What is a Zero-Based Budget + How I Found $10k
Budgeting is about having a plan for your money, whether for bills, traveling, or saving. To put it into perspective, I identified where I SPENT my money versus where I PLAN to spend money.
What is a Zero-Based Budget
A zero-based budget is a budgeting method where a person takes their monthly household income minus every expense to make the difference equal to zero dollars.
This method doesn’t mean that a person needs to spend their entire income. Instead, it means giving every dollar a plan, whether that means spending it on bills, saving up for a trip, or using to invest in retirement.
Every dollar has a purpose!
For example, imagine a person with a monthly household income of $2,000. Below is a breakdown of their expenses: – Bills (i.e. rent, utilities, insurance): $1,000 – Groceries: $300 – Shopping: $100 – Dining: $100 – Vacation Fund: $200 – College Fund: $200 – Savings: $100
The total of their monthly expenses is $2,000. Subtract that amount from their income, and it equals zero!
Notice how expenses don’t necessarily mean bills. Instead, these expenses also include goals, such as saving up for a vacation and a college fund.
Why Do Budgets Fail?
With budgeting, it’s also essential to set realistic expectations. There should be a limit on how much a person spends in a particular category. However, when starting, the budget shouldn’t be too restrictive.

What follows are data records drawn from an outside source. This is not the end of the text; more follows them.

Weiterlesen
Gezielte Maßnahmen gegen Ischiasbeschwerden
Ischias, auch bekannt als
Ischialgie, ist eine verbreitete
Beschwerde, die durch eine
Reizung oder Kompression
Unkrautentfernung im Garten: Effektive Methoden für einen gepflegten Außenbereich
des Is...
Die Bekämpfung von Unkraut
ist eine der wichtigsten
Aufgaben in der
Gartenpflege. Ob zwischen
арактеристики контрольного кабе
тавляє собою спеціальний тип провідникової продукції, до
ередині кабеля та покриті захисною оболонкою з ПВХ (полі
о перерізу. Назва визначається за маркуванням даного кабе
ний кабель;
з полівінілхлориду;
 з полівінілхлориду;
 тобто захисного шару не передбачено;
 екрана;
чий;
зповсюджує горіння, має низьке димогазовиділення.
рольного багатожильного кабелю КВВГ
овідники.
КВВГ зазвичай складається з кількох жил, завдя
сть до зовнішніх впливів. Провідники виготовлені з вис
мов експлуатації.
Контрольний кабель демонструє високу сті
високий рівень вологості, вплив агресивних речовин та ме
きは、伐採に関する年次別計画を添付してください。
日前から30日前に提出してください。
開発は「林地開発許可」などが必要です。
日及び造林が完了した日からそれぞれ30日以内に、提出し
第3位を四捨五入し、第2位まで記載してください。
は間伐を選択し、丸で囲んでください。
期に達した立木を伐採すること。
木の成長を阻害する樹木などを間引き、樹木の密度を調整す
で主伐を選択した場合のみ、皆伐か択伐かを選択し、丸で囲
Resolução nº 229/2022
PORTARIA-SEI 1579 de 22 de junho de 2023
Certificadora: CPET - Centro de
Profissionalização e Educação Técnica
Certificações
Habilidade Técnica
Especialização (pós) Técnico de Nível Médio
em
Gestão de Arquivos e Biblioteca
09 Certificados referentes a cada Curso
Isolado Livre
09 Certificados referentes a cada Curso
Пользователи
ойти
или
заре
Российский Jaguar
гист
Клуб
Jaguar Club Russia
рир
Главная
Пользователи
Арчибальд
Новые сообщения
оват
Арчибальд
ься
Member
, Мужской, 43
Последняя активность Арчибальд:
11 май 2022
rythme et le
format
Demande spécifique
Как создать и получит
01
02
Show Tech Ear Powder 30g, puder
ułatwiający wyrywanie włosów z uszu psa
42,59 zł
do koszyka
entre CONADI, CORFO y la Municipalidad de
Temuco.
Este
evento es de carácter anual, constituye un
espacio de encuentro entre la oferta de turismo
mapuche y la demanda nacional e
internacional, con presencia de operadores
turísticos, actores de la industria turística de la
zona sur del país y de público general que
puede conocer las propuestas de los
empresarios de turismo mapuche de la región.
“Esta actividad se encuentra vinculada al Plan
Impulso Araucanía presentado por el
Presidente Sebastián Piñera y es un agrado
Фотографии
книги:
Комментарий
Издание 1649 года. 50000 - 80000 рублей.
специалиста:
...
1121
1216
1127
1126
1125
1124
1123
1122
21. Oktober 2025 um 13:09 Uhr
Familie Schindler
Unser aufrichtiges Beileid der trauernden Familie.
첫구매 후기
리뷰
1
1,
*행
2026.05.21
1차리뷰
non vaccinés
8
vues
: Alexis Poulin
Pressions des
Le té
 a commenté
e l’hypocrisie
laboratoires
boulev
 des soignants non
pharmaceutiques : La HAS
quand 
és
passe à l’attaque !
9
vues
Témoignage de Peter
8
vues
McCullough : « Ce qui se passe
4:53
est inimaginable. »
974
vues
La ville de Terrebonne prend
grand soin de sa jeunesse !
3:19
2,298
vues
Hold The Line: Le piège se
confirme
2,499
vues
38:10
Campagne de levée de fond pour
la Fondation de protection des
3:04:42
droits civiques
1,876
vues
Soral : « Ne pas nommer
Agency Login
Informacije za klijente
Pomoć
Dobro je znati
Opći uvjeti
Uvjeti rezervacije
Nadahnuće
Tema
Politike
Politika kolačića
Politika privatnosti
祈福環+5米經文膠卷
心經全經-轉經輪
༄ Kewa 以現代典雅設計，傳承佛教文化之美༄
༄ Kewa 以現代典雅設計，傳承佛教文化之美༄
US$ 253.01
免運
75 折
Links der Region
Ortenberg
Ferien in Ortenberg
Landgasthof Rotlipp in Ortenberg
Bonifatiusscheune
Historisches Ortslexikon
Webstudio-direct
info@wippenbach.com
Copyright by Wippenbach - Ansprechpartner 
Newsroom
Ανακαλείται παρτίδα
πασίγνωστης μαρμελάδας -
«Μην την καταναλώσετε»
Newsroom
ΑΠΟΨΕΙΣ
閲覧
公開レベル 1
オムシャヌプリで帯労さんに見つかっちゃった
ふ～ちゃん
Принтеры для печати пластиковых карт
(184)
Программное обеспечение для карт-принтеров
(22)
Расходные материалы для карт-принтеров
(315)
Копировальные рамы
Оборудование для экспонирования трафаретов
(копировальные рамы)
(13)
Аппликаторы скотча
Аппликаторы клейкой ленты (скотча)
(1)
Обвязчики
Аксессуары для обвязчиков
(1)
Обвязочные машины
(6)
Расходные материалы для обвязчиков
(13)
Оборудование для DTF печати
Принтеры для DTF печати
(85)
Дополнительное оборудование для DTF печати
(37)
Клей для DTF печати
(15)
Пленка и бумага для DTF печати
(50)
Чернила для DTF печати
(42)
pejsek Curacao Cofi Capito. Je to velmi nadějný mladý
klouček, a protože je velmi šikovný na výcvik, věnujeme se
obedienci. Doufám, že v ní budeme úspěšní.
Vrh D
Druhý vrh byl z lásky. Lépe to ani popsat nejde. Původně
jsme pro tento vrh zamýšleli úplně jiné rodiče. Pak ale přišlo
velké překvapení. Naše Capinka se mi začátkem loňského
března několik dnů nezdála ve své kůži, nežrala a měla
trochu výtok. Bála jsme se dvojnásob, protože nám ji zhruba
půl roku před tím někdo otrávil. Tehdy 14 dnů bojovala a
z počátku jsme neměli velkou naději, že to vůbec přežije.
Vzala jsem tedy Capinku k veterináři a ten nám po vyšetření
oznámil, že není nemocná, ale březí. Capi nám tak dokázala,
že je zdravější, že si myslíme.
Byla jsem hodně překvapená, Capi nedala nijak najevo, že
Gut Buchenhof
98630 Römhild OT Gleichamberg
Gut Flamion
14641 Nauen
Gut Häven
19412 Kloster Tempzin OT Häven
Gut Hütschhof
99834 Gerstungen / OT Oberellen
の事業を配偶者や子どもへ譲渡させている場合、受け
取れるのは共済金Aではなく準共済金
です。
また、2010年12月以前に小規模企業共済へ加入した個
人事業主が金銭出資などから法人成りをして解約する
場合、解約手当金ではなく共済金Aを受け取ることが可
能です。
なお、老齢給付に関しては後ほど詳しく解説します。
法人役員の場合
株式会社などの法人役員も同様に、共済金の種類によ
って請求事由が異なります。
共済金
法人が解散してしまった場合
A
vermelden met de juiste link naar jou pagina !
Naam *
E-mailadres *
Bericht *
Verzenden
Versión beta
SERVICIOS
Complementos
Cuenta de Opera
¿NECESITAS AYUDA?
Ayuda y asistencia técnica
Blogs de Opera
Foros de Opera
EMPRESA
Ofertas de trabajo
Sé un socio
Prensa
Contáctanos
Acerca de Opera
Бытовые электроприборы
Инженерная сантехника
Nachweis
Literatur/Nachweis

Why is a Zero-Based Budget The Best Method
50/30/20 Rule Budget This budgeting method is implemented by dividing up one’s income into three categories: 1) Needs, 2) Wants, and 3) Savings.
This method is also known as “proportional budgeting.” Proportional budgeting is assigning a percentage of one’s income to one of those categories. The most well-known proportion is 50% for needs, 30% for wants, and 20% for savings.